■ Brief
In the material below, switch "Pakweg" to "Ongeveer" in the lines starting at the one containing "## Webstandaarden voor Fronteers" and ending at the one containing "Dan heb je te". Return only those lines, with nothing else changed.

*** Task inputs Section Begins ***

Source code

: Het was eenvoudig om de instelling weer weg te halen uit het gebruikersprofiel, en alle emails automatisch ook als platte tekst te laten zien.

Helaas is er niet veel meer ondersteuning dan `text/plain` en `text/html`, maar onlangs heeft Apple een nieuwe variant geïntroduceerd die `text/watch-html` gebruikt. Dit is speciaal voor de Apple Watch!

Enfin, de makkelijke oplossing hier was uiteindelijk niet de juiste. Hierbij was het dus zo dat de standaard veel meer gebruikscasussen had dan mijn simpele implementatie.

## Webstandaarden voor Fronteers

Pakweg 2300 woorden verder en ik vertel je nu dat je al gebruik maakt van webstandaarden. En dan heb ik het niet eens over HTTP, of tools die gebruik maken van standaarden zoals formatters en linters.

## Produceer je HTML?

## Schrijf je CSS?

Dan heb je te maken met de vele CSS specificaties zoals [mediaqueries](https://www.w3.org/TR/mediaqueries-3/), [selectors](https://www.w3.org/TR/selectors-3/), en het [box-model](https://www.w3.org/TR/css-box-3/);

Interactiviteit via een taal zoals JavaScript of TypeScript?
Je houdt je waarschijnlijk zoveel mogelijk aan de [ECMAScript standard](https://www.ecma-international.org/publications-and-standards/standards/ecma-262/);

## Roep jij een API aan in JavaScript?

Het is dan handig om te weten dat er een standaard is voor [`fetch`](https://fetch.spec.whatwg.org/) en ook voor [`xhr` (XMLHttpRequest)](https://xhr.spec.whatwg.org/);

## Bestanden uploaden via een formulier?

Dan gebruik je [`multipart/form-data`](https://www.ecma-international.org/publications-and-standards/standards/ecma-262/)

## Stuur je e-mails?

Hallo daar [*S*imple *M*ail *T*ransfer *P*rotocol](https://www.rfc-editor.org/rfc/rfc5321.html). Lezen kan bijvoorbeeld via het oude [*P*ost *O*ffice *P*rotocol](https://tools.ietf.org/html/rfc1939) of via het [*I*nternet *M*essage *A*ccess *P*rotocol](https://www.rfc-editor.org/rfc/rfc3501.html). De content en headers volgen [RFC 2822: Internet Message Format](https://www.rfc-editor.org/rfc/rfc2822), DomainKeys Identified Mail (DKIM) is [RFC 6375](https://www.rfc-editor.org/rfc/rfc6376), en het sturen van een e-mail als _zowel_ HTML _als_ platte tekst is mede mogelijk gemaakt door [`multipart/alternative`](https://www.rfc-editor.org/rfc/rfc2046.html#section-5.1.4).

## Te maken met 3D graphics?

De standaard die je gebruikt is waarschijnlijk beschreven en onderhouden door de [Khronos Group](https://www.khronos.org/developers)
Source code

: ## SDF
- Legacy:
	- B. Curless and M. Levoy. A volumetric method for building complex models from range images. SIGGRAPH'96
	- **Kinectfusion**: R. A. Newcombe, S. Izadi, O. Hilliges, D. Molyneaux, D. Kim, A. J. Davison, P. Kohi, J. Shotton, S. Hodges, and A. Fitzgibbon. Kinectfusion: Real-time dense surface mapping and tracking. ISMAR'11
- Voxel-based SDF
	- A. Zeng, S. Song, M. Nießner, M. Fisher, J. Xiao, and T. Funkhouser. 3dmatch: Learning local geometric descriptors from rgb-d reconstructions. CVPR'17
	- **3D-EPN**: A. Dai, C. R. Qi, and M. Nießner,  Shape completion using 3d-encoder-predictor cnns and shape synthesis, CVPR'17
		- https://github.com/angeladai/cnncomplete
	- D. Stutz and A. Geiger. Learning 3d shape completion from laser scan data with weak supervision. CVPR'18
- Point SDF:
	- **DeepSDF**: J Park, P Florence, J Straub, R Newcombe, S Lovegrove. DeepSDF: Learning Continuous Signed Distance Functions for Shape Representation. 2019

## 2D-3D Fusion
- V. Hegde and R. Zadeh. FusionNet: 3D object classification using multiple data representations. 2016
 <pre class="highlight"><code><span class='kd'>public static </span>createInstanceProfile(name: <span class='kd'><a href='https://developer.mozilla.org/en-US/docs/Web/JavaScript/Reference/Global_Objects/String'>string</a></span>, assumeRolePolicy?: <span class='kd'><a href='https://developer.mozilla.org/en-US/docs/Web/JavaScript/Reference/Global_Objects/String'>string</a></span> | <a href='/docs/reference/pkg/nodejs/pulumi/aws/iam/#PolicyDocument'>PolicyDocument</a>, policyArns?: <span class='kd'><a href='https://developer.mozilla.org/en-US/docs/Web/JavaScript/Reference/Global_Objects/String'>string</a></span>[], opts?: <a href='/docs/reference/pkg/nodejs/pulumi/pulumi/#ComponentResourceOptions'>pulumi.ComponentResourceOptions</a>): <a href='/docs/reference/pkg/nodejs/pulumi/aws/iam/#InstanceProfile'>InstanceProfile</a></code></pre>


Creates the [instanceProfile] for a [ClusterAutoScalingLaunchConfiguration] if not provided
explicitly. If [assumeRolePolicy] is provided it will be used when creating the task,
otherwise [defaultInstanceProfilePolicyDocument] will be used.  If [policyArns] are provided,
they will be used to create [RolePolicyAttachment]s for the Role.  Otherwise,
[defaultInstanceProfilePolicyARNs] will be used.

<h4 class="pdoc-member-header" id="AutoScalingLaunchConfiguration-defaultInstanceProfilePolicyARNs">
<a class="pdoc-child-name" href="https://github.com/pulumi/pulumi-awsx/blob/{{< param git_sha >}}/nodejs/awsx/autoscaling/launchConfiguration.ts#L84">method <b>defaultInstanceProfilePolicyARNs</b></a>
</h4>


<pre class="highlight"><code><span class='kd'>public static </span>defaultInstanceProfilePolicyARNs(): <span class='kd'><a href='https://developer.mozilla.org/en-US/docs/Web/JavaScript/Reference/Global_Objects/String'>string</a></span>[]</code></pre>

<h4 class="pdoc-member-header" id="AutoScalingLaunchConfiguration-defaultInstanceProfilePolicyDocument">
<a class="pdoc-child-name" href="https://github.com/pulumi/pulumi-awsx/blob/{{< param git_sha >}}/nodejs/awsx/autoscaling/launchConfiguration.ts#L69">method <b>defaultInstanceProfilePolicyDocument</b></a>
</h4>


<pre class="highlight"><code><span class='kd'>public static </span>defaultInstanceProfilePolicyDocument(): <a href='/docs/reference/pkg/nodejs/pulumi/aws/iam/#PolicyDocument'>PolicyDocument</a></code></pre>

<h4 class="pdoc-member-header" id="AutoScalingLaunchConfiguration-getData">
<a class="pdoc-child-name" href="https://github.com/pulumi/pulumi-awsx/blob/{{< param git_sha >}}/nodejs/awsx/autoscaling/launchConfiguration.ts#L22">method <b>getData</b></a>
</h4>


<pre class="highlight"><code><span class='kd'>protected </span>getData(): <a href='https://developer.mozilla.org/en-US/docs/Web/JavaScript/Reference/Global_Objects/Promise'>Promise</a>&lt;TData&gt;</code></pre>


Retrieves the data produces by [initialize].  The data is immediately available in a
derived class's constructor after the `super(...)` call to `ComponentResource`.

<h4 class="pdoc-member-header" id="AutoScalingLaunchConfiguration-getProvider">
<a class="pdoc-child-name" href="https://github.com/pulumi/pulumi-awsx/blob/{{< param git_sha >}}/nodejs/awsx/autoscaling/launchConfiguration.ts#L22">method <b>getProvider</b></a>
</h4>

*** Task inputs Section Ends ***

■ Exercise response
## Webstandaarden voor Fronteers

Ongeveer 2300 woorden verder en ik vertel je nu dat je al gebruik maakt van webstandaarden. En dan heb ik het niet eens over HTTP, of tools die gebruik maken van standaarden zoals formatters en linters.

## Produceer je HTML?

## Schrijf je CSS?

Dan heb je te maken met de vele CSS specificaties zoals [mediaqueries](https://www.w3.org/TR/mediaqueries-3/), [selectors](https://www.w3.org/TR/selectors-3/), en het [box-model](https://www.w3.org/TR/css-box-3/);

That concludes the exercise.